Which patterns with what input?

This is just a simple benchmark script. I haven't fully tested with various different patterns and options.
; Sample Text
file := A_ScriptDir "\text.txt"
if !FileExist(file) {
	tooltip, Creating a file...
	FileDelete, % file
	HayStack := "fully armed, we determined that a human form from the cross." 
		. " The regret landscapes route out. Spiros hears that means." 
		. " It flows into a moment, ultimate map of the influence of "
		. "the protector, born in, for a little adobe house outside "
		. "of the ancient magic. Ω He pours himself in swooning in the "	;embedded a unicode character, Ω
		. "mirror, I got a random line: —See, my clodes, and throws heaps"
		. " of elfin beauty, radiant, literally ælfscínu, they have set up?"
		. " —**** me…the final evidence.
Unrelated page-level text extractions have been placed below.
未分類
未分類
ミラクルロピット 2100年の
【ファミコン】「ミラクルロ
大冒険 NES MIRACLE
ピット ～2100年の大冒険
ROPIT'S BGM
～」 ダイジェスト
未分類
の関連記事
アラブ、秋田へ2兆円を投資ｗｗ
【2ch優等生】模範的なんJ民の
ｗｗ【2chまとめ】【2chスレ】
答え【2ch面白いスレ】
How does the world with the flame "
		. "of warning.  ā —But there and cracks another 19 Audio and we do "	;embedded a unicode character, ā
		. "you will they" ;generated at http://johno.jsmf.net/knowhow/ngrams/
	loop 10000
		FileAppend, % HayStack "`n", % file, UTF-8
}

; Variables and Objects
FileRead, HayStack, % file
oNeedles := ["\QΩ\E", "S)\QΩ\E", "\Qā\E", "S)\Qā\E"]
repeat := 1000
result .= A_AHKVersion (A_IsUnicode ? " Unicode" : " Ansi") (A_PtrSize = 8 ? " x64" : " x32") "`n`n"

; test RegexMatch
result .= "RegexMatch`n"
Loop 2	; one is with S) and one is without it
{
	Index := A_Index
	tooltip, % "Benchmarking... needle: " oNeedles[Index]
	StartTime := A_TickCount
	occurrence := 0, 
	h := HayStack , n := oNeedles[Index]
	loop % repeat
	{
		spos := 1, pos := 1
		While (pos := RegexMatch(h, n, m, pos + strlen(m)))
			++occurrence
	}
	result .= "Needle:" A_Tab oNeedles[Index] "`n"
		. "Count:" A_Tab occurrence "`n"
		. "Elapsed:" A_Tab (A_TickCount - StartTime) / 1000 "`n`n"
}

; test RegexReplace
result .= "RegexReplace`n"
Loop 2	; one is with S) and one is without it
{
	Index := A_Index + 2
	tooltip, % "Benchmarking... needle: " oNeedles[Index]
	StartTime := A_TickCount
	occurrence := 0
	h := HayStack, n := oNeedles[Index]
	loop % repeat
		RegexReplace(h, n, "", count),	occurrence += count
	result .= "Needle:" A_Tab oNeedles[Index] "`n"
		. "Count:" A_Tab occurrence "`n"
		. "Elapsed:" A_Tab (A_TickCount - StartTime) / 1000 "`n`n"
}
tooltip
clipboard := result
msgbox % result
The results (on WIndows 7 64-bit):

1.1.07.01 Unicode x32

RegexMatch
Needle: \QΩ\E
Count: 10000000
Elapsed: 556.705000

Needle: S)\QΩ\E
Count: 10000000
Elapsed: 78.313000

RegexReplace
Needle: \Qā\E
Count: 10000000
Elapsed: 193.909000

Needle: S)\Qā\E
Count: 10000000
Elapsed: 34.913000


1.1.07.01 Unicode x32 pcre830

RegexMatch
Needle: \QΩ\E
Count: 10000000
Elapsed: 31.574000

Needle: S)\QΩ\E
Count: 10000000
Elapsed: 31.824000

RegexReplace
Needle: \Qā\E
Count: 10000000
Elapsed: 17.004000

Needle: S)\Qā\E
Count: 10000000
Elapsed: 19.625000


1.1.07.01 Unicode x64 pcre830

RegexMatch
Needle: \QΩ\E
Count: 10000000
Elapsed: 31.731000

Needle: S)\QΩ\E
Count: 10000000
Elapsed: 30.326000

RegexReplace
Needle: \Qā\E
Count: 10000000
Elapsed: 16.973000

Needle: S)\Qā\E
Count: 10000000
Elapsed: 17.597000

1.1.07.01 Ansi x32 pcre830

RegexMatch
Needle: \QΩ\E
Count: 10000000
Elapsed: 26.864000

Needle: S)\QΩ\E
Count: 10000000
Elapsed: 31.387000

RegexReplace
Needle: \Q?\E
Count: 70000000
Elapsed: 23.026000

Needle: S)\Q?\E
Count: 70000000
Elapsed: 24.414000



nimda
  • Members
  • 4368 posts
  • Last active: Aug 09 2015 02:36 AM
  • Joined: 26 Dec 2010
Lexikos,
I was not referring to the difference between single and multiple runs, but rather the difference between AutoHotkey versions.
When compiling a pattern for the first time, the Beta was slower.
When using cached patterns, the Beta was faster.